Thursday, December 13, 2012; 10:34:33 AM Eastern
AppleScript was not alone
- John Gruber has a piece in MacWorld about AppleScript in which he says that Open Scripting Architecture was supported only by Apple. That's not correct.
- AppleScript was not originally intended to be the only OSA scripting language, but it was. The idea was that OSA was language-agnostic, and the plan was for there to be several of them eventually. AppleScript was the friendly language, derived from HyperCard's HyperTalk (therein another story entirely) and intended for use by non-programmers. The theory being that a programming language that looked like prose rather than code might enable a broad swath of 'non-programmers' to, well, program.
- UserLand's Frontier scripting environment supported OSA, both as a client and a server.

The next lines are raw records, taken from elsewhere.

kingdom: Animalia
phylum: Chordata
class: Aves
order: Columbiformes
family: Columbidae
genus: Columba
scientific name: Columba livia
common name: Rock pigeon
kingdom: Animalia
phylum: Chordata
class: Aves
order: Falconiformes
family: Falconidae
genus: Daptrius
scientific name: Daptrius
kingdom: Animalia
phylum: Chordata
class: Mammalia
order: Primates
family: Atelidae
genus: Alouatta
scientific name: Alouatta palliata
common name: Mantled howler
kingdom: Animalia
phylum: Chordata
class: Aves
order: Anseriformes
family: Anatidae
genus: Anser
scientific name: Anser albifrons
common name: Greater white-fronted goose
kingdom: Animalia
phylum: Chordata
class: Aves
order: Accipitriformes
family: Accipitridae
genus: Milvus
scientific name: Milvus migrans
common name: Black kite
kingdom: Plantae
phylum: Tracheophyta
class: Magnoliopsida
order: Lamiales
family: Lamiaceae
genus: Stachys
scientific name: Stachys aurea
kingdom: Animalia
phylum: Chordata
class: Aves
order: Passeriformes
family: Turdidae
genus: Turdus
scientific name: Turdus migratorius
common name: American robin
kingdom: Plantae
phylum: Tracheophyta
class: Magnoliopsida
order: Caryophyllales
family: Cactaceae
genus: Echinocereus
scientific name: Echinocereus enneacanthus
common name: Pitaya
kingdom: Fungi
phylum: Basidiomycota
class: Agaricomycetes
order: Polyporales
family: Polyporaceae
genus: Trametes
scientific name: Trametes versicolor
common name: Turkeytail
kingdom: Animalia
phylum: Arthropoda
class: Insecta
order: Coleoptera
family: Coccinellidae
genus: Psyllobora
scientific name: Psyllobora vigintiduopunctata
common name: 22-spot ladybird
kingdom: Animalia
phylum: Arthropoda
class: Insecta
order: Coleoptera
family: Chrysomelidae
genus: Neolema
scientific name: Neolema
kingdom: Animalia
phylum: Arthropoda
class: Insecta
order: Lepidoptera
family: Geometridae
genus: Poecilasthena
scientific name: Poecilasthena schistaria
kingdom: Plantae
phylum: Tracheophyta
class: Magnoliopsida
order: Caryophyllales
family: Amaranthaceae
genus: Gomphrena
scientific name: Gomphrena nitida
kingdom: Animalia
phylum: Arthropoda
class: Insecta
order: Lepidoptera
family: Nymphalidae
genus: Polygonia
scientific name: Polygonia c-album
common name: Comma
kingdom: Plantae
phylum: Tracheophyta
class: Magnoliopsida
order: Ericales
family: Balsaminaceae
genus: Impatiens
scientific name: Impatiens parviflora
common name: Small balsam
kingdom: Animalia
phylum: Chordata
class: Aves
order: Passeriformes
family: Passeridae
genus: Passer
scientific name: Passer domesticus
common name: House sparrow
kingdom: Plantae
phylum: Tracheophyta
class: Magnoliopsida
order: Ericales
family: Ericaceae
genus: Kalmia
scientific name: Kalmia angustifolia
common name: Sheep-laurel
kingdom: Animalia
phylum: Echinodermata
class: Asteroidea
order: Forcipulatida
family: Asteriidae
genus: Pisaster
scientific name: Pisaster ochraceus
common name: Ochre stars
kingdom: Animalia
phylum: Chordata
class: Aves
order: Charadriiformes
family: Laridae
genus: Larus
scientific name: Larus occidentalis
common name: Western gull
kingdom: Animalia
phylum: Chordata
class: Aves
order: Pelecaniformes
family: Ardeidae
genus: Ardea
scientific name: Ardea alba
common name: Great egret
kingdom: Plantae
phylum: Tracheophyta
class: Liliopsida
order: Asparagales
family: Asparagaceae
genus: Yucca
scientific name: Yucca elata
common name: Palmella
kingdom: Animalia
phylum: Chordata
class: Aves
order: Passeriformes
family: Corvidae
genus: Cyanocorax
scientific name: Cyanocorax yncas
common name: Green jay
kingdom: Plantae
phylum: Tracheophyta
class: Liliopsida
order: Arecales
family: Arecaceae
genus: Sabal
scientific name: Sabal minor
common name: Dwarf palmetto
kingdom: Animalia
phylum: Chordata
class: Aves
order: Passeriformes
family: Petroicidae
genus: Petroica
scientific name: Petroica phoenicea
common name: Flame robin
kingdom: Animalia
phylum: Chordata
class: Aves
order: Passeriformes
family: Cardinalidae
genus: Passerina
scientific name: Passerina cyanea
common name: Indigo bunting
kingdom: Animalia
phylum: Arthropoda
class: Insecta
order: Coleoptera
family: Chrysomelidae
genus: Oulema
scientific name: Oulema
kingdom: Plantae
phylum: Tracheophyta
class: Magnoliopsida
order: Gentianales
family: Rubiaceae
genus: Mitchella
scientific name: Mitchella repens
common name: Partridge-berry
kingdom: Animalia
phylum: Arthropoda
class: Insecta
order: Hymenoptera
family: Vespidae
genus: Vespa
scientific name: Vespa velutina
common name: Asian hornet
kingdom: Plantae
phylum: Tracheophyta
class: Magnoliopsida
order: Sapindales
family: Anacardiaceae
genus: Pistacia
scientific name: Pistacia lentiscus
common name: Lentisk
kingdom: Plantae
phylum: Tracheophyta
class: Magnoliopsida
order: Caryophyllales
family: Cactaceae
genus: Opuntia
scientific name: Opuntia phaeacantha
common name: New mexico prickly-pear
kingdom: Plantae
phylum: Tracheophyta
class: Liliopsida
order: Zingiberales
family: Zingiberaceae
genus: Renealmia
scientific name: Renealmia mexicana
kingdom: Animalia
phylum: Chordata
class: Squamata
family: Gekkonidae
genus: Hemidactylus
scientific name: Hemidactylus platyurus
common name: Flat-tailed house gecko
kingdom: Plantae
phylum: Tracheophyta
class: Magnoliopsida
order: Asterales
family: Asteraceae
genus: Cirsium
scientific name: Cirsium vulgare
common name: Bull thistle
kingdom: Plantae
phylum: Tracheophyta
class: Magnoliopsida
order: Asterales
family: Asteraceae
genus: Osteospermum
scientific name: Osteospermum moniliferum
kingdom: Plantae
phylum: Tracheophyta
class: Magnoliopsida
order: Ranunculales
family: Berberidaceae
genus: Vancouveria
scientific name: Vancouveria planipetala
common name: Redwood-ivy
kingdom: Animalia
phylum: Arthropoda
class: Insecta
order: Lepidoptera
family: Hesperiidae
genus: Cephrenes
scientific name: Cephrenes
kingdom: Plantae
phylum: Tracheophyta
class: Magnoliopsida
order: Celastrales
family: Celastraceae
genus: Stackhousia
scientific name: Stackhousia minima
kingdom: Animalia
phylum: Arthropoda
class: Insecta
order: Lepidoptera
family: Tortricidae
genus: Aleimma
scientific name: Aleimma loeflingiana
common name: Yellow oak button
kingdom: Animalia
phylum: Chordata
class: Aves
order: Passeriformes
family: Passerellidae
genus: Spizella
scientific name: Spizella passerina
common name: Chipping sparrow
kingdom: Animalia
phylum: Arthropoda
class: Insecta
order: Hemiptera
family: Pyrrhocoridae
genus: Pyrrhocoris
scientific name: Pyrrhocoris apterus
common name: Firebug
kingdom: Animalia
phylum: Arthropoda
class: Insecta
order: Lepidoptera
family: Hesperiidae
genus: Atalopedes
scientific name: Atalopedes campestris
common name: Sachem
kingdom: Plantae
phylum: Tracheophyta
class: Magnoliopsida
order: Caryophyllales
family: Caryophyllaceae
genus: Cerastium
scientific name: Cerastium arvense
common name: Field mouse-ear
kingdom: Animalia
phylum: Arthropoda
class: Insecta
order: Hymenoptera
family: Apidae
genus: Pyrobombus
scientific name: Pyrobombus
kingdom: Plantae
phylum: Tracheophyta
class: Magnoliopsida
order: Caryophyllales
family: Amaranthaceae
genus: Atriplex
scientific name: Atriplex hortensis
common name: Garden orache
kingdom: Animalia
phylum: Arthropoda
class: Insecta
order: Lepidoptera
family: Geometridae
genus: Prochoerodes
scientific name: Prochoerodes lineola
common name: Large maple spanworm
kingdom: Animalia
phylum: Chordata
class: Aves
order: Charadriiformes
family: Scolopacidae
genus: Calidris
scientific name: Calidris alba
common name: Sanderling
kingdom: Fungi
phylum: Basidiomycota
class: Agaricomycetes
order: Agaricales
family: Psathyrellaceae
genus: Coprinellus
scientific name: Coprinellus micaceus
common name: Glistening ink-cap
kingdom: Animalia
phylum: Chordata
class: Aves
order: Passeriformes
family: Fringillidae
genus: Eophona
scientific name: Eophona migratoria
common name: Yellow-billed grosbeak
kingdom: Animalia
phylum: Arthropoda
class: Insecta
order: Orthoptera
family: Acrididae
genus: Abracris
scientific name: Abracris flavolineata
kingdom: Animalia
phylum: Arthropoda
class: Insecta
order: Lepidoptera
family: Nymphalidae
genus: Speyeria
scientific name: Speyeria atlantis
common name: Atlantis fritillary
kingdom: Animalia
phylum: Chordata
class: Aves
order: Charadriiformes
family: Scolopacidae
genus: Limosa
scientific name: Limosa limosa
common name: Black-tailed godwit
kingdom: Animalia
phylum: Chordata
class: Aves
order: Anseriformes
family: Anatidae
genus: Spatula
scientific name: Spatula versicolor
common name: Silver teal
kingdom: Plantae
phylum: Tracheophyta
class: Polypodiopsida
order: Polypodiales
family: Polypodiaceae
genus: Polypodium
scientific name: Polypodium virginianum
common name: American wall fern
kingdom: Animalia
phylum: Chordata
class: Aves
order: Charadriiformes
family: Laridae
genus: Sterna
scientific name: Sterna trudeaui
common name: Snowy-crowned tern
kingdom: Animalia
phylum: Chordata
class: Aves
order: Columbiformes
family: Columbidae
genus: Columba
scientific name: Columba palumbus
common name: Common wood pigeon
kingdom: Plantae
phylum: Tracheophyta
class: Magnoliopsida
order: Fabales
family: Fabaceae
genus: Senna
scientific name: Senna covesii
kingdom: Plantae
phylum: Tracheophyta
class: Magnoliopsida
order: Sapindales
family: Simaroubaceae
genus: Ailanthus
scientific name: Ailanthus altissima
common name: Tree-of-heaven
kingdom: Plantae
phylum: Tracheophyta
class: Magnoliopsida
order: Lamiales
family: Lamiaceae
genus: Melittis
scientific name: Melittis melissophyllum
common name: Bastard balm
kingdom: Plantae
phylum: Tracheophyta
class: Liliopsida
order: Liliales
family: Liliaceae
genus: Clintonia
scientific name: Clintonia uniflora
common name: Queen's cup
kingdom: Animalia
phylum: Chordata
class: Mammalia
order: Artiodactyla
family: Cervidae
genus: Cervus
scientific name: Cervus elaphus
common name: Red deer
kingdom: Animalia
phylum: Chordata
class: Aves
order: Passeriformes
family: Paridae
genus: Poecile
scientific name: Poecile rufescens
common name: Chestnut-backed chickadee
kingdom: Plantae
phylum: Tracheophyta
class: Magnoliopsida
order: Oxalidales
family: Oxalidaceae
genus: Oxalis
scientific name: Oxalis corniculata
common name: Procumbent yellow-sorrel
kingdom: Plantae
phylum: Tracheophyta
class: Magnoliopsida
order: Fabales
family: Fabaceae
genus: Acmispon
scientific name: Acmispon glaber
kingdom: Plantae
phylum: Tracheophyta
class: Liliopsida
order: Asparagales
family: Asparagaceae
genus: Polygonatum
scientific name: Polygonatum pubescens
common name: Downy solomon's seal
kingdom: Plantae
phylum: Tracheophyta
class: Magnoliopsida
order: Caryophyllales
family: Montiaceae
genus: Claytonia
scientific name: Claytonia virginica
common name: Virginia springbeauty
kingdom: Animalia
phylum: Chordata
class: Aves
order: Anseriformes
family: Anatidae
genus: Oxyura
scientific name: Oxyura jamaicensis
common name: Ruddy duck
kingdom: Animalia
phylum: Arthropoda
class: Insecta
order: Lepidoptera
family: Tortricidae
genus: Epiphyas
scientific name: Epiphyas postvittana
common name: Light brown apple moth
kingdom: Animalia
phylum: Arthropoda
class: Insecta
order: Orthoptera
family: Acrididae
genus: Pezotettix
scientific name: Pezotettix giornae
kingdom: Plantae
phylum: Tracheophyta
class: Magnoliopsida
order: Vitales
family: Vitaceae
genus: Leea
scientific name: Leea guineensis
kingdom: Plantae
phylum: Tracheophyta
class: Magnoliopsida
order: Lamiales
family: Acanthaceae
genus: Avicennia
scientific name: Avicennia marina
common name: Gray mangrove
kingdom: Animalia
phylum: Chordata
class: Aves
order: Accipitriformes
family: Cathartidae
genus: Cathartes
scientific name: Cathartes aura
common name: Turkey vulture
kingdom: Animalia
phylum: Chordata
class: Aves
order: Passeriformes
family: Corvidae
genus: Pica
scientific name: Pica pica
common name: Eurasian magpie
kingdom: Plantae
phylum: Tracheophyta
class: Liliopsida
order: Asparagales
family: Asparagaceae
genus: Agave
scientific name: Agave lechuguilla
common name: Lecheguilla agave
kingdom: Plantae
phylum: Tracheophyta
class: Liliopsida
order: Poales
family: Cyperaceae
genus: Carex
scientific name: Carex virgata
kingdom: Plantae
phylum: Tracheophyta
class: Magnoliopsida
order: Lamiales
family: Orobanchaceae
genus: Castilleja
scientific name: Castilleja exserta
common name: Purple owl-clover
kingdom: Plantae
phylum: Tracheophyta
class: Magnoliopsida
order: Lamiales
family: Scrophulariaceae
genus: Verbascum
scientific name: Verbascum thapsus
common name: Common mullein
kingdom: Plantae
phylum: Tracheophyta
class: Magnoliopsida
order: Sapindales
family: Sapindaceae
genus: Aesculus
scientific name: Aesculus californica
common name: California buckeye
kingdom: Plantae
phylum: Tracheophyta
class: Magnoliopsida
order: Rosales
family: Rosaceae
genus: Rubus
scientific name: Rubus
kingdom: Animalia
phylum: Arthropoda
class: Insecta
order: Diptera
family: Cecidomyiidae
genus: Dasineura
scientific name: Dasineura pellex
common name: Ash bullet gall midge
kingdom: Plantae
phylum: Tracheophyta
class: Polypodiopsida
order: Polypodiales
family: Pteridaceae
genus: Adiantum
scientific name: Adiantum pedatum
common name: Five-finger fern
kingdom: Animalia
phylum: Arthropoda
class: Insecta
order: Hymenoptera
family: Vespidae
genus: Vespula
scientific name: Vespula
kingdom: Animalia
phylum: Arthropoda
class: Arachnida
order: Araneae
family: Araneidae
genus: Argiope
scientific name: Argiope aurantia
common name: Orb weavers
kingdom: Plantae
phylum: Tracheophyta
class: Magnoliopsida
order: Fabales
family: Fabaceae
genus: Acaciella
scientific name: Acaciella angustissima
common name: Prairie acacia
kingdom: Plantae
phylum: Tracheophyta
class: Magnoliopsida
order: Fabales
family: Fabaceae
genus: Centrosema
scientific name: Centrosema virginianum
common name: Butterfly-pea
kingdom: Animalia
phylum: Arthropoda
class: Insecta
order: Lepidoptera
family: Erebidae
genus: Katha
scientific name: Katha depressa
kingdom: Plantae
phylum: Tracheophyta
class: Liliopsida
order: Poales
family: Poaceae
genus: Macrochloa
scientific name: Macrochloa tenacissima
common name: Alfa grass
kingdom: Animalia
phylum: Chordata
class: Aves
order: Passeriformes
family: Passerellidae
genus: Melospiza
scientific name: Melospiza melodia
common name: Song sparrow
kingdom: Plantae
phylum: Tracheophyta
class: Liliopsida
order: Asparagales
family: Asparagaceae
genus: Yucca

The syntax of our language, known as UserTalk, is most like Python -- though it is a contemporary of Python, development started in 1988.
- The OSA compatibility and the struggle with Apple to allow us to co-exist with AppleScript is well documented in the archive of Scripting News.
- Working With AppleScript: Shows how to run AppleScript code inside the Frontier environment.
- UserTalk Everywhere: Frontier implements the Open Scripting Architecture, making it easy for scripting clients to hook up to the Frontier system.
- A Google search for "AppleScript" on scripting.com.
- Update: There's a JavaScript OSA component too.